Extract:
§ §
# Why is Las Vegas better than Craigendarroch?



## urbiman (Jun 22, 2014)

Hi,

while reading the board I always read that it would be best to purchase Las Vegas because of the points/MF ratio. 

I couldn't find too accurate information about the MF in Craigendarroch but what I found was the following:

1BR $782 MF / 8400 points
2BR $856 MF / 9600 points

while in my understanding Las Vegas brings:

$975 MF / 7000 points

Are the MF for Craigendarroch incorrect or incomplete or do I miss something essential here?


----------



## dougp26364 (Jun 22, 2014)

Are you sure craigendarroch isn't euros's rather than dollars? With exchange rate that would make a significant difference.


----------



## urbiman (Jun 22, 2014)

I am pretty sure in regards to the currency, at least the 1 BR MF I converted by hand from pounds to USD.  However I am of course not sure if the underlying MFs in pound were correct. Maybe someone has more accurate information than me?


----------



## Passepartout (Jun 22, 2014)

dougp26364 said:


> Are you sure craigendarroch isn't euros's rather than dollars? With exchange rate that would make a significant difference.



In Scotland, it would be highly unlikely to find a price in Euros. That's GBPoundland. For now, anyway.


----------



## Blues (Jun 23, 2014)

AFAIK, the point assignments at Craigendarroch are the standard 3400/4800 for 1BR and 5000/7000 for 2BR.  I believe you can get 3BR units for up to 8400 points (platinum) and 3BR+ for 9600 points in platinum season, but those would have higher MFs.
§ §
Work to be completed:
Continue the forum thread on Las Vegas versus Craigendarroch timeshare points from its last post.

Stored data:
§ §
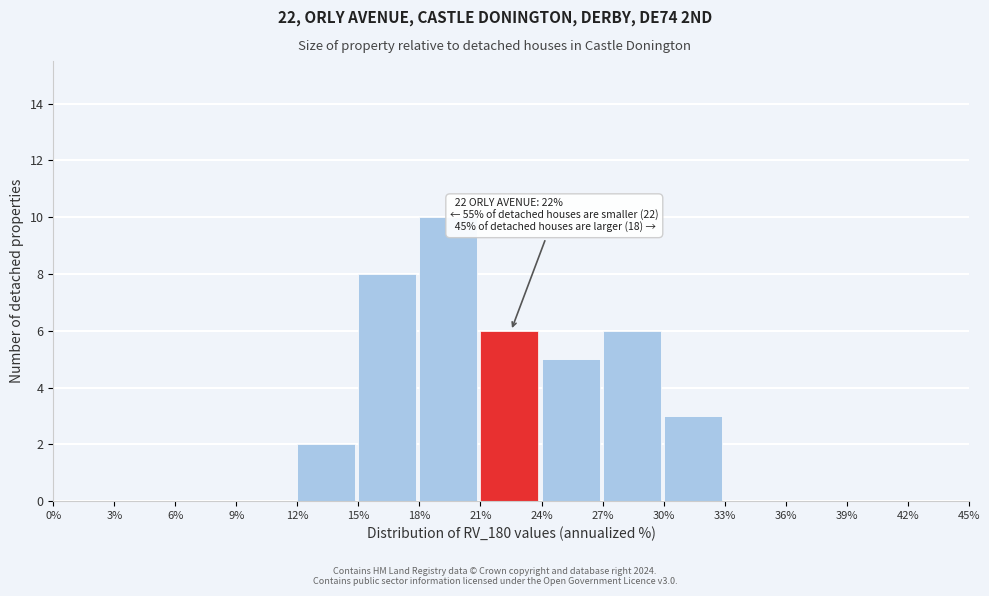

Which range on the x-axis has the tallest bar?

18% to 21%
§ §
Answer area:
I have a 2BR gold at Craigendarroch, worth 5000 points.  My 2014 assessment was 538.49 GBP, which at today's exchange rate is about $915.  Your understanding of the points and fees appears to be incorrect.

HTH,
Bob


----------



## tschwa2 (Jun 23, 2014)

I think the reason the OP might think the points are higher is this page : http://www.hiltongrandvacations.com/Resorts#details/index&resortId=227&backFunctionality=0

When you click on the points tab it shows:






which would indicate that all the units fall in the premier category and not the regular 1 br/2 br. etc.


----------



## alwysonvac (Jun 23, 2014)

Keep in mind that there are two HGVC resorts at the same location.
(1) Craigendarroch Lodges 
(2) Craigendarroch Suites 

Here's a link to the announcement of Craigendarroch Suites - http://www.hiltongrandvacationsmedi...HGV - Craigendarroch Suites Launch.AugAPR.pdf

The point chart above in Tschwa2's post is for the new Craigendarroch Suites.
Here's the point chart for the original Craigendarroch Lodges


----------



## tschwa2 (Jun 23, 2014)

ahh.  So if it is new maybe it does have low MF's and high points value.  But that also means that it might be almost impossible to find a platinum resale and if you do the prices will likely be significantly higher than what one would normally consider to be resale pricing.


----------



## Blues (Jun 23, 2014)

Ah, so the suites are the conversion of the hotel that Richard McIntosh told me about.  Tschwa2, I highly suspect you're right.  Being a new conversion, I'm sure they're still in sales and priced at developers prices.  I'd be surprised if you could find a resale yet.  And I wouldn't be surprised if the MFs are higher, as the old hotel structure needed a *lot* of work.

Having stayed at Craigendarroch, I'd actually rather be in the lodges, as they're semi-detached and quite comfortable.  The entire property is very compact.  Walking to the main building for a meal, pool, or meeting is a very short stroll through well maintained paths and gardens.

-Bob


----------



## urbiman (Jun 23, 2014)

Thanks everyone so much for clarifying this. 

So at best (platinum) I could get 7000 pts for $915 MF in Craigendarroch Lodges which is about 100 USD worse than Las Vegas. 

Given the fact that this timeshare is in europe at HIGVC and scotland may in future get the euro it could be worth the 100 USD for me.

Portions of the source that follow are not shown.